I have written in different blogs about the importance of general education on cyber safety and security within organsiations. For example, it does not matter how many products you install or how sophisticated your cyber strategy is - if one person forgets to lock their lap top, leaves it on a train or the password they use is their surname plus 123, then all of that work is undone.

However should we also consider how much of an effect the manner in which cyber crime and cyber professionals is presented has on cyber safety. As this article by Dr Victoria Baines discusses, the depth and variation of cyber attacks is often glossed over with generalizations and repeated symbolism. Cyber criminals are often presented almost as vigilantes or mysterious criminals taking on the establishment ... or as Dr Baines suggests, the representation serves to;

‘ ... make the issue distant from men and women who see it as much too sophisticated to check out and recognize. This creates the perception that “you are powerless there is completely almost nothing you can do about it.”

Which if you think about it, almost helps the criminals! Presenting the threat as something almost otherworldly, or as it says above, something you can do nothing about, discourages us from taking responsibility.  Whereas the cyber security professionals are represented as the superheroes who have to save the day, which she argues;

"... this is not valuable for security pros, as it locations unrealistic anticipations on their shoulders, such as by board users. “We know those anticipations are unreasonable and are having unsafe consequences on the people today in the business,” she outlined. This involves perhaps contributing to psychological overall health issues like anxiety and burnout.  "

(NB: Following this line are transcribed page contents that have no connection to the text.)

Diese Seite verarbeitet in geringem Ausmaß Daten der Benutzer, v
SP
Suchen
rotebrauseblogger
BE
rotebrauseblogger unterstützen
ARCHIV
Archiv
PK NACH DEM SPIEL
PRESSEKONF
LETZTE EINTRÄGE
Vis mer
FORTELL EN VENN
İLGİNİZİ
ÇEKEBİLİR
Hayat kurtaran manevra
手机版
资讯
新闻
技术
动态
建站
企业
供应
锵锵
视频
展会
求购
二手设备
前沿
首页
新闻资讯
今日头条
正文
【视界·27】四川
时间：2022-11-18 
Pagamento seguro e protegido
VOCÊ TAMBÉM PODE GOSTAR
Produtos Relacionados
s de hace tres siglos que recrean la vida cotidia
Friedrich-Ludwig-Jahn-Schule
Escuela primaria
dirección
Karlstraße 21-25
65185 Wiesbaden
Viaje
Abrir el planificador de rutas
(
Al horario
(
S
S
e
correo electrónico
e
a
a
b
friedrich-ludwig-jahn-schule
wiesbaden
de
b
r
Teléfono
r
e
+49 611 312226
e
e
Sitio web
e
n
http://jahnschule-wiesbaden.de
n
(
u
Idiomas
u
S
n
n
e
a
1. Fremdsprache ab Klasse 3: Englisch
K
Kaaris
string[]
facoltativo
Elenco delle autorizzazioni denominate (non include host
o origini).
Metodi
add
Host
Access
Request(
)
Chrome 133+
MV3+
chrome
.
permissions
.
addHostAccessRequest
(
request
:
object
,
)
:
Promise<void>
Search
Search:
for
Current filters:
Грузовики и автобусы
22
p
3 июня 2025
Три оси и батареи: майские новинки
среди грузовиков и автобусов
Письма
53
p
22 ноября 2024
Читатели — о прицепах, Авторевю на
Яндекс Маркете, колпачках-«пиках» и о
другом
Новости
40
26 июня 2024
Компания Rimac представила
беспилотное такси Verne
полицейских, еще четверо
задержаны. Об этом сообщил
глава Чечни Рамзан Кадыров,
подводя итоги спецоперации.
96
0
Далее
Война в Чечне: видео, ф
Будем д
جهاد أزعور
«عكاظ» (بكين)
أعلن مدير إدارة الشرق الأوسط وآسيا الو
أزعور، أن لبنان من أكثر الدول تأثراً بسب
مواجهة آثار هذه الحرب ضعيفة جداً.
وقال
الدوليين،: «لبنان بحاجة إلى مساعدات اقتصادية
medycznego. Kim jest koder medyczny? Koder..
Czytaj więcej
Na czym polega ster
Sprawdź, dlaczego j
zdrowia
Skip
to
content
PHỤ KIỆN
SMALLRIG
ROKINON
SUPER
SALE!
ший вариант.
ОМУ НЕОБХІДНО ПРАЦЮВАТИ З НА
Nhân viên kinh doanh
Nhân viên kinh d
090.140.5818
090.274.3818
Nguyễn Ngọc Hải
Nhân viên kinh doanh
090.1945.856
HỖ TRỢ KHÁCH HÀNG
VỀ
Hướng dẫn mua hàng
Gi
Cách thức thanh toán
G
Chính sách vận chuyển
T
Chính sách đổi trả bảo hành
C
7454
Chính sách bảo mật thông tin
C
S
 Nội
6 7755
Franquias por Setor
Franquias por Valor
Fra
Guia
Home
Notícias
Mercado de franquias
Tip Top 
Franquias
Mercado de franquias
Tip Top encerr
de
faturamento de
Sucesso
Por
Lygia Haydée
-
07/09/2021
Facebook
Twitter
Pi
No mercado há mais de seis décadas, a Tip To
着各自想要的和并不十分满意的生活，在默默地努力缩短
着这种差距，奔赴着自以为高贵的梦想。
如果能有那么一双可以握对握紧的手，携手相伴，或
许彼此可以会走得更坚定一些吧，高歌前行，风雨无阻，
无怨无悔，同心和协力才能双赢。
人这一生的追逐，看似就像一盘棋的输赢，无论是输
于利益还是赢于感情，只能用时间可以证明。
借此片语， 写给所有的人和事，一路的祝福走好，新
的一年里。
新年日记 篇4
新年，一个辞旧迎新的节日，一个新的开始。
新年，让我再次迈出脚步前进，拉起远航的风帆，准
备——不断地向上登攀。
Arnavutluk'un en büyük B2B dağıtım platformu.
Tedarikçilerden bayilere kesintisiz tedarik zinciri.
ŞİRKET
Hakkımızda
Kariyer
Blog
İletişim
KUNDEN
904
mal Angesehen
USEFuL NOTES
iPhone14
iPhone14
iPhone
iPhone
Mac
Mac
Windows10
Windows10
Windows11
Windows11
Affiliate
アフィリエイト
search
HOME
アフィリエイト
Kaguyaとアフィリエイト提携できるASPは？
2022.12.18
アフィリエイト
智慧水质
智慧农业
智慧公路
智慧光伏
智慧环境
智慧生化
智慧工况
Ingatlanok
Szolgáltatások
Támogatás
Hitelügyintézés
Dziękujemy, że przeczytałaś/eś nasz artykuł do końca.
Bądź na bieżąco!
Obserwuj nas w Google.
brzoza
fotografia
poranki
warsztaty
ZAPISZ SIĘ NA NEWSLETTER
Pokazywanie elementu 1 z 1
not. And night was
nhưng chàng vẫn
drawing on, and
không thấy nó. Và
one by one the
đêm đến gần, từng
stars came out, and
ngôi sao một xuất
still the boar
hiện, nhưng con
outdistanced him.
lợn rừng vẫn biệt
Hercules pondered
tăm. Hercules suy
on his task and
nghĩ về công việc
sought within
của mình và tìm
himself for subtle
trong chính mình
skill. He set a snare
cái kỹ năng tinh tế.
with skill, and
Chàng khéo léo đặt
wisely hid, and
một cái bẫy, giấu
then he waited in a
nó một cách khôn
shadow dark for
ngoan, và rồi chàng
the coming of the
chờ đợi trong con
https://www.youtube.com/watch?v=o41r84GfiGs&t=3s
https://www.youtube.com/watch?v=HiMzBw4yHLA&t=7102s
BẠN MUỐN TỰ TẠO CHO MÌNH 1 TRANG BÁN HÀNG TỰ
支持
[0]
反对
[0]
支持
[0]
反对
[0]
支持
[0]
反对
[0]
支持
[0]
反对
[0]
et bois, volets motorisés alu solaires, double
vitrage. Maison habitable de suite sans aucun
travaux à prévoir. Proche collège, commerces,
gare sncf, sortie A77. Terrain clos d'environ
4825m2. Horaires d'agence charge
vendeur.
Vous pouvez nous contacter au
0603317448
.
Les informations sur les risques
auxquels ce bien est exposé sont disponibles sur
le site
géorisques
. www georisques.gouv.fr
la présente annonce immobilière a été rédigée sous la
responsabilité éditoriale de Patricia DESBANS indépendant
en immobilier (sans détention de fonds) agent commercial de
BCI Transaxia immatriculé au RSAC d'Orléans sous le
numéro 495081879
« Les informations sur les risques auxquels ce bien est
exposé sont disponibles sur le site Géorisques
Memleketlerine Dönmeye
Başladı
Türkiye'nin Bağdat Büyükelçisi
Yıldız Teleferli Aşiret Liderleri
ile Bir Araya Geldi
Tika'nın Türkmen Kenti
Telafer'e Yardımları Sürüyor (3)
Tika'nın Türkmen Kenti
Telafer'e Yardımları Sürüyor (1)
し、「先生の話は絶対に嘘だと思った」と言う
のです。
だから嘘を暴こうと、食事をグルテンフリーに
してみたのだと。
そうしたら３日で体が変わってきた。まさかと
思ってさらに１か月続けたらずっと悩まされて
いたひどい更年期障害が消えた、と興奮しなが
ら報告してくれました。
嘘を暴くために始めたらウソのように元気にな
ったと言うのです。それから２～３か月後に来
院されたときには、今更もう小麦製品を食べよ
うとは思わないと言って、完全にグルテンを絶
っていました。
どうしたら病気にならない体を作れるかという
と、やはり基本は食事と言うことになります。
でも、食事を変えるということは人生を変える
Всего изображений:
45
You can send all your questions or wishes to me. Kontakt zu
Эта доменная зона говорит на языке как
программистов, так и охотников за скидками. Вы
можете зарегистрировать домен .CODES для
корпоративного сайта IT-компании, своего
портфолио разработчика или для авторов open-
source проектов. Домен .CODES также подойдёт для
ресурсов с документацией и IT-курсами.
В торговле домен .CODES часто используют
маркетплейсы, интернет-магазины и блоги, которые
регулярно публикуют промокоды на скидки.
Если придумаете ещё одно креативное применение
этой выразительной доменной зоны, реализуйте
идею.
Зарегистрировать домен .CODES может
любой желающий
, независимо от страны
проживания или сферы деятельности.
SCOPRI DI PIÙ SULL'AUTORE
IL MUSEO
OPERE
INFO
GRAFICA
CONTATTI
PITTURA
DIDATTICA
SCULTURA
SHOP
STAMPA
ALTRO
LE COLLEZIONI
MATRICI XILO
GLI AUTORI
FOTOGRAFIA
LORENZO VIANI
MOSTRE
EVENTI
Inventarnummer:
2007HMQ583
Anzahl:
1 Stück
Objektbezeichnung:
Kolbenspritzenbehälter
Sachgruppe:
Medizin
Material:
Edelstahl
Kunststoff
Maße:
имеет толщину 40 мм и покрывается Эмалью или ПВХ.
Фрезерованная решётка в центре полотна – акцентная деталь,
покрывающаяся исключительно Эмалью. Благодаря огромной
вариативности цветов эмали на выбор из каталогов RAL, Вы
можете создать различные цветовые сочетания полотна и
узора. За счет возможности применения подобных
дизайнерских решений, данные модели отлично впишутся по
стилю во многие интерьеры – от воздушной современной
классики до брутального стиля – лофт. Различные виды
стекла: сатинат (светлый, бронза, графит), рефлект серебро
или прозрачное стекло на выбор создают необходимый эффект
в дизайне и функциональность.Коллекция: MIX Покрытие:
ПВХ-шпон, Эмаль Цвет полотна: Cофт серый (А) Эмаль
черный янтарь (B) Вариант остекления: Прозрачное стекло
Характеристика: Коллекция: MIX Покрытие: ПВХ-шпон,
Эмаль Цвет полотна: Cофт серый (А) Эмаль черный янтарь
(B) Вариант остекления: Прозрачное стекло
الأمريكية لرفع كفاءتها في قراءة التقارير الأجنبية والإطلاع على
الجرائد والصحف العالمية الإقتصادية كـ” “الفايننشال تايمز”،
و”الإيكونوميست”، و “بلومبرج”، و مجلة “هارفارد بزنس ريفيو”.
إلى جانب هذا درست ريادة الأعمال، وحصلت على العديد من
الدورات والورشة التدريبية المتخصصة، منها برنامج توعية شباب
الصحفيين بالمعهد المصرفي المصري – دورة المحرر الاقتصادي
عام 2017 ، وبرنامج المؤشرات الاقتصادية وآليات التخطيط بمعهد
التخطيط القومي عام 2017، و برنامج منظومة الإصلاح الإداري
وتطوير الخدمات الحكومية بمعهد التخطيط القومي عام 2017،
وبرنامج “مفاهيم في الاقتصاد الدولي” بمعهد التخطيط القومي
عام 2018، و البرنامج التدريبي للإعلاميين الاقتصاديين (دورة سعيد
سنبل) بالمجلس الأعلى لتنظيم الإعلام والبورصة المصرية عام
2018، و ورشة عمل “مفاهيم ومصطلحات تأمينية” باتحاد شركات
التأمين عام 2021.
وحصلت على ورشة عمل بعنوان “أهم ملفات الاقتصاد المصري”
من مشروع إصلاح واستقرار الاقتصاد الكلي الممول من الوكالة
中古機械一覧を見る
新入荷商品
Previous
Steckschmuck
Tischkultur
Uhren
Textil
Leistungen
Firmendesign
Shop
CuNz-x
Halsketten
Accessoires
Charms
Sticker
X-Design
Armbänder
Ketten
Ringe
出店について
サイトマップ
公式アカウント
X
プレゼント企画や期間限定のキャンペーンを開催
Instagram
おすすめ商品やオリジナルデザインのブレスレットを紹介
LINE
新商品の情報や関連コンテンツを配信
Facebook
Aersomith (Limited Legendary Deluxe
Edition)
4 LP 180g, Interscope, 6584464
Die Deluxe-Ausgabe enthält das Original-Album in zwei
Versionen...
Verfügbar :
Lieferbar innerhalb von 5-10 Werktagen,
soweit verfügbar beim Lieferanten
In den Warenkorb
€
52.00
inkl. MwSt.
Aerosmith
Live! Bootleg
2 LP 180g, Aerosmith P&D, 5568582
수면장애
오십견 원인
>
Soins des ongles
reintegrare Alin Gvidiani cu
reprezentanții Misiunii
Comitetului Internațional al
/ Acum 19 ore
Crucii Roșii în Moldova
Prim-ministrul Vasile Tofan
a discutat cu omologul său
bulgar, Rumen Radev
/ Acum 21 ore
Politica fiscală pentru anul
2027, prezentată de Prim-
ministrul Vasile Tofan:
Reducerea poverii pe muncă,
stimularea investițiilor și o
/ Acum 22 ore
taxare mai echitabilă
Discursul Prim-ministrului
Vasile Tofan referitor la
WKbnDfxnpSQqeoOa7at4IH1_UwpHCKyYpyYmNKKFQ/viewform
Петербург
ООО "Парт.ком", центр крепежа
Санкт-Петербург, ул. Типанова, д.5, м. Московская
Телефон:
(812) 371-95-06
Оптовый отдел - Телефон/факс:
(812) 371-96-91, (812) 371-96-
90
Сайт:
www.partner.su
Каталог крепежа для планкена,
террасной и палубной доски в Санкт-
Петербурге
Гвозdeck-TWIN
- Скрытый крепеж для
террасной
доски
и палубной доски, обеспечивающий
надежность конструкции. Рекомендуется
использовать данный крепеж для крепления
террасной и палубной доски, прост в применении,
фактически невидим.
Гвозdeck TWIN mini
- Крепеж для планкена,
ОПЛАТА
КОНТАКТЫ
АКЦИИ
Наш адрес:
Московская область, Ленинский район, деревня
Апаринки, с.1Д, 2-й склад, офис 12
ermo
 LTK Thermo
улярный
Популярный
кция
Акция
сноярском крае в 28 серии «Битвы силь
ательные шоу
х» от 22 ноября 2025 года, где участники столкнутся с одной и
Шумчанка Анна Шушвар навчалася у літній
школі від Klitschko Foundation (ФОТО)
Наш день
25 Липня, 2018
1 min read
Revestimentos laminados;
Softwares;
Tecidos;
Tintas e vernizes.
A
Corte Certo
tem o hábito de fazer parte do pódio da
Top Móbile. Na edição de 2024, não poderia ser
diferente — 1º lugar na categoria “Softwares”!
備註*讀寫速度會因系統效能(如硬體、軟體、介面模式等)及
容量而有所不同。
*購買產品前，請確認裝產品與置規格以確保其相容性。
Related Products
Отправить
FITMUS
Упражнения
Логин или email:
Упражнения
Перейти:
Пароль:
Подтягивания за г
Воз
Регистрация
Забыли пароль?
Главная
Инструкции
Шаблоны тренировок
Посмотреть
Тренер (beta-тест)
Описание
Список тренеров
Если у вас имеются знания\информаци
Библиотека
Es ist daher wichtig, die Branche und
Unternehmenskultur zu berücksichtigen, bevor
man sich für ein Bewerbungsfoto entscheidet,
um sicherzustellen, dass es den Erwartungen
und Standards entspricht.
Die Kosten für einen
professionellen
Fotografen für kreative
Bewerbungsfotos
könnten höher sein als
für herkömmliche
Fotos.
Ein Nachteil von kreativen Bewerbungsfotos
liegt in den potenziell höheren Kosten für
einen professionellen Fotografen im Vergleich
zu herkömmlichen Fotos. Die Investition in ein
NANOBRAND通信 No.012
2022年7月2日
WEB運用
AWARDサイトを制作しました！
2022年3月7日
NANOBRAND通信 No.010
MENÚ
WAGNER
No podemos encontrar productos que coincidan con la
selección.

I think this is a really interesting article. I always like to read something that makes you stop and consider the way in which topics are represented, the words, imagery, bias used and how this can have an impact. One thing I had not really considered before now was how the assumed positive "superhero" type of imagery used for cyber professionals can actually have a negative impact - I wonder how many people in my network can relate to this?

I hope you find this as insightful as I did!